> [Given records]

##########

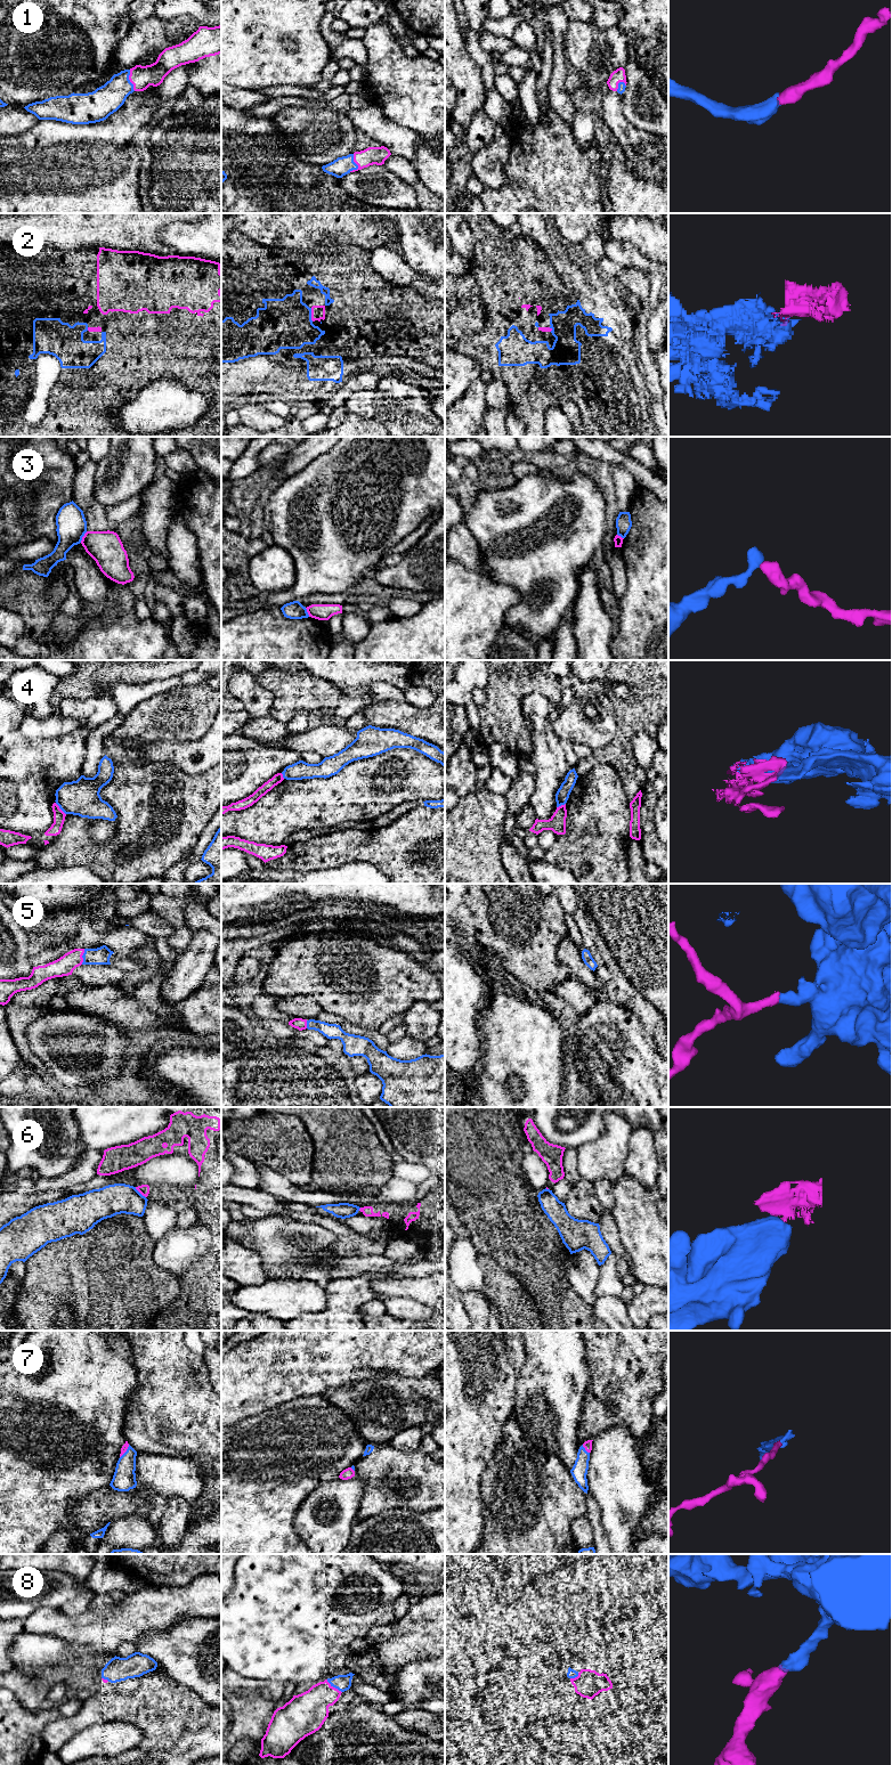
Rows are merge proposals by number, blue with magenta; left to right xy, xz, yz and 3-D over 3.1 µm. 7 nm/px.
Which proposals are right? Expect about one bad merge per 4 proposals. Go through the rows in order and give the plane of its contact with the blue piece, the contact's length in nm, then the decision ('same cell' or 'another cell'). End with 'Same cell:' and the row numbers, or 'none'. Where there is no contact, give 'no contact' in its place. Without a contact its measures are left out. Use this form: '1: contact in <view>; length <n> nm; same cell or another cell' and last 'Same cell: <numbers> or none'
1: contact in xz; length 130 nm; same cell
2: contact in xz; length 100 nm; same cell
3: contact in xy; length 90 nm; another cell
4: contact in xy; length 120 nm; another cell
5: contact in xy; length 110 nm; same cell
6: contact in xy; length 110 nm; another cell
7: contact in yz; length 80 nm; same cell
8: contact in xz; length 140 nm; same cell
Same cell: 1, 2, 5, 7, 8

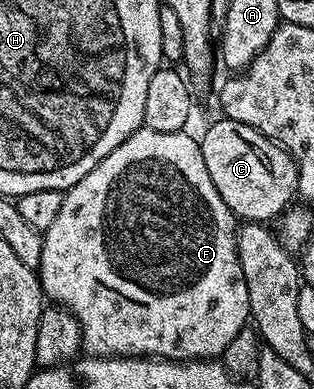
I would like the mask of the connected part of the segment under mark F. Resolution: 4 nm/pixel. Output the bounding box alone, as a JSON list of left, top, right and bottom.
[37,127,251,361]

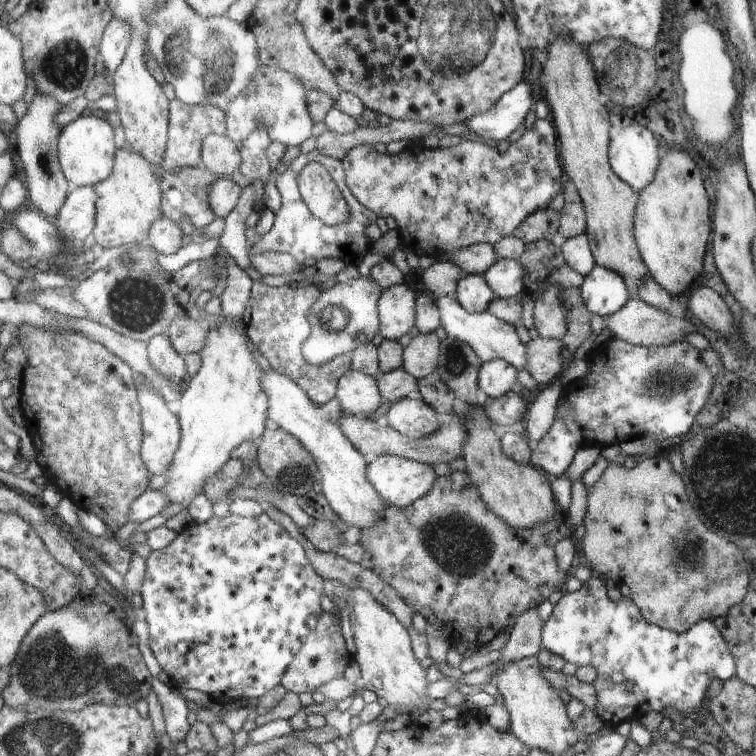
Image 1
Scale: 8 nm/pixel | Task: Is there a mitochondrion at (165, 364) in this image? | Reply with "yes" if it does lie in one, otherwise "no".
yes

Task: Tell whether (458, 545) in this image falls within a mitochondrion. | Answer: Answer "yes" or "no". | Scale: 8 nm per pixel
yes

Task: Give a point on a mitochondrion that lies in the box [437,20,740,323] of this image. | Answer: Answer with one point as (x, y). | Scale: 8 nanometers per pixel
(618, 55)

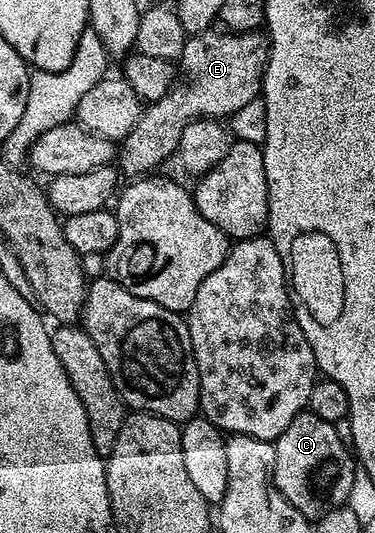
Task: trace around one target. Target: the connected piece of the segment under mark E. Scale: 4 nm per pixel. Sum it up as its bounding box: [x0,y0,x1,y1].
[120,29,269,177]

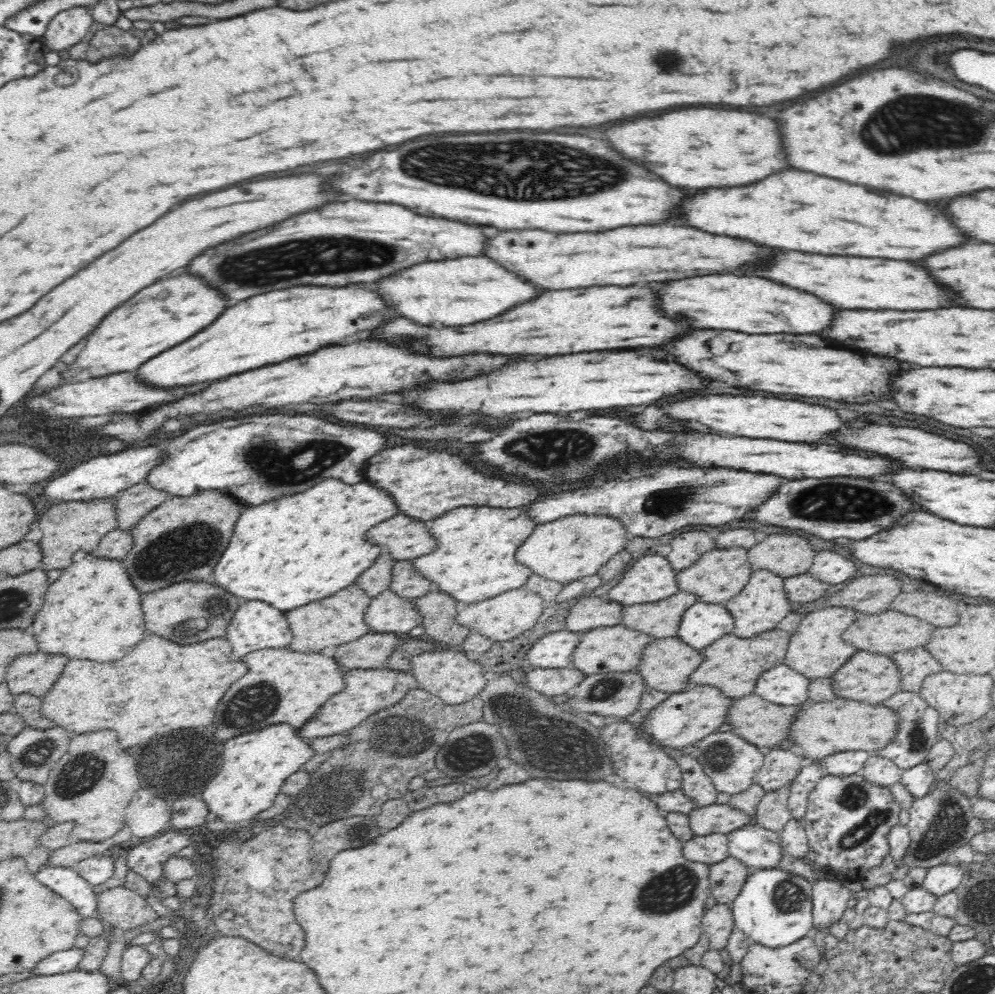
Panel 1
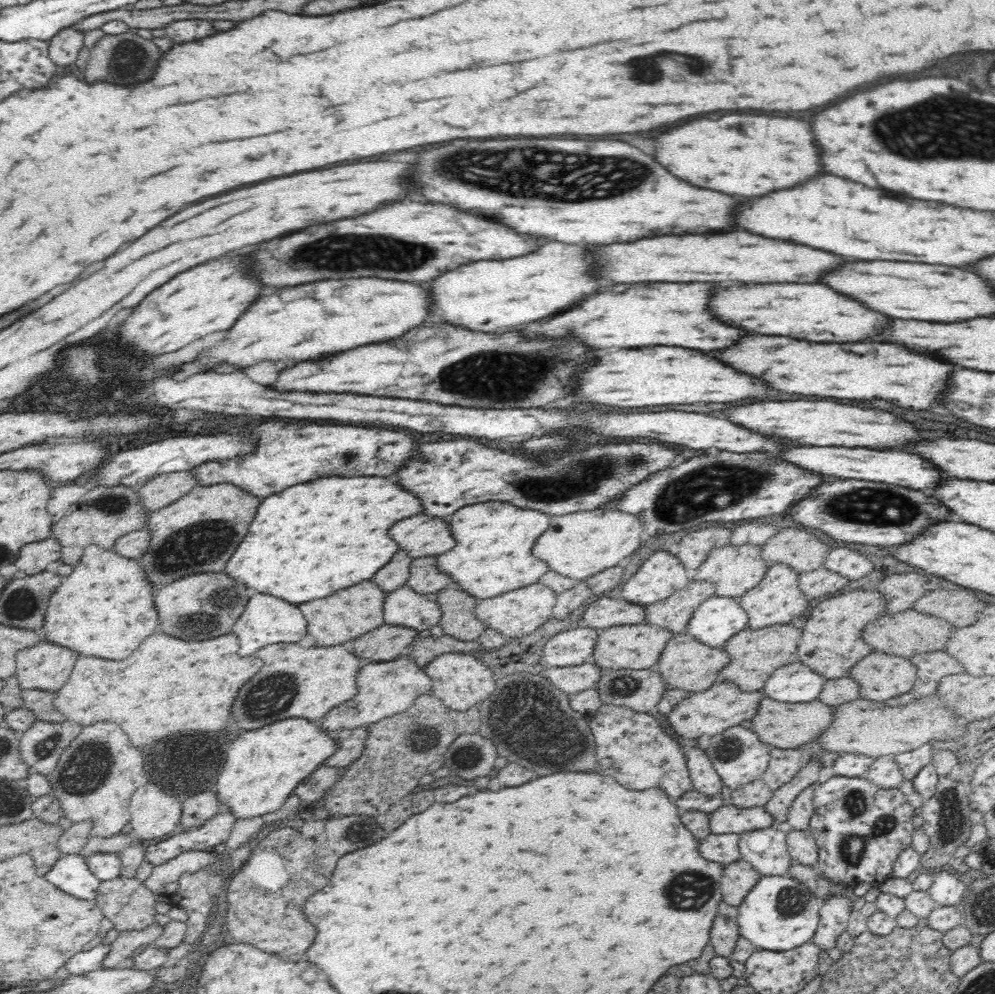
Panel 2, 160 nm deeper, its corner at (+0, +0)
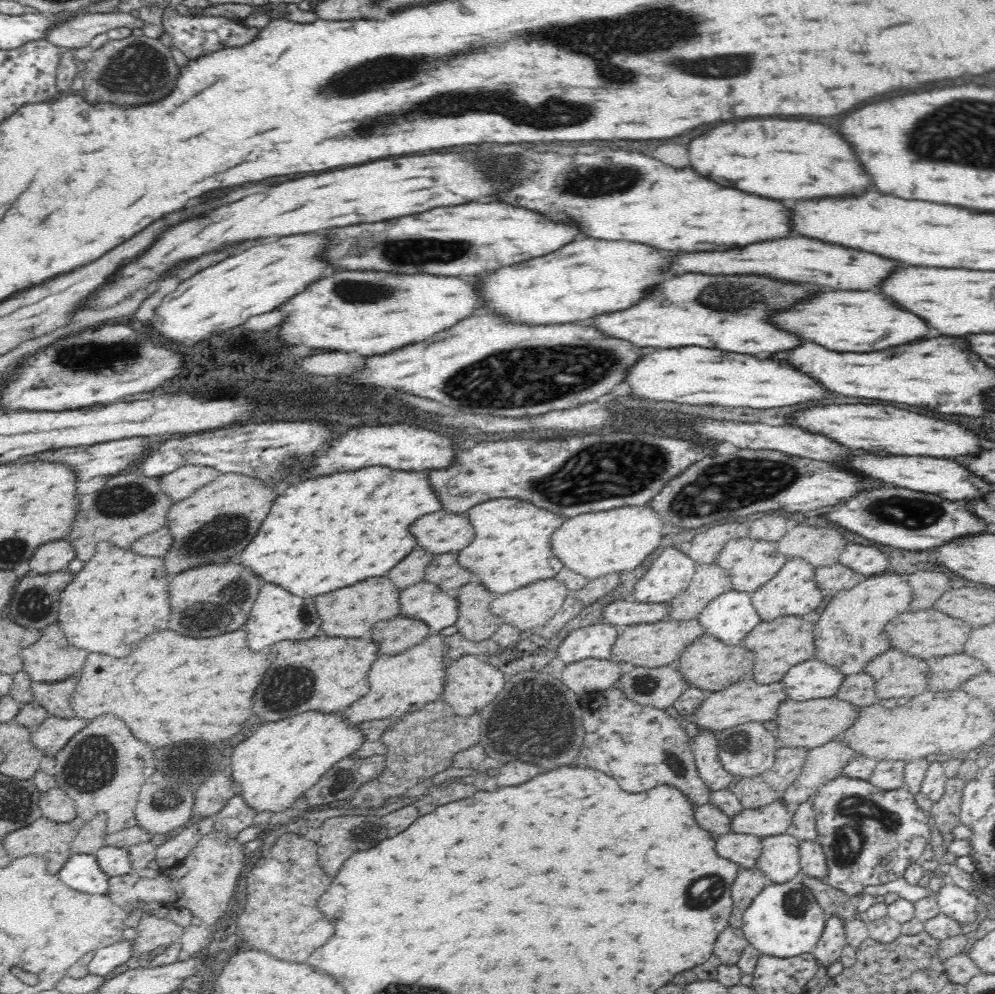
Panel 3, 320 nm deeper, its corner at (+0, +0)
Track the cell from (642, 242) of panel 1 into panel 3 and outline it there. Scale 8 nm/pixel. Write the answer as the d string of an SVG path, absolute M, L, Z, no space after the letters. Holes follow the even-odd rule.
M804 236L760 242L730 252L700 252L700 254L676 254L676 262L670 274L702 272L702 274L766 274L770 278L788 282L808 282L818 286L832 286L834 290L878 290L886 276L892 274L900 264L874 256L862 250L850 250Z

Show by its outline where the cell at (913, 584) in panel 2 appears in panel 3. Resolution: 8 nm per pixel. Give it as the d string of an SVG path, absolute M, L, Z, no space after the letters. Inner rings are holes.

##########

Each line in the material above that mentions the word "deeper" must be copied.

> [Solved exercise]
Panel 2, 160 nm deeper, its corner at (+0, +0)
Panel 3, 320 nm deeper, its corner at (+0, +0)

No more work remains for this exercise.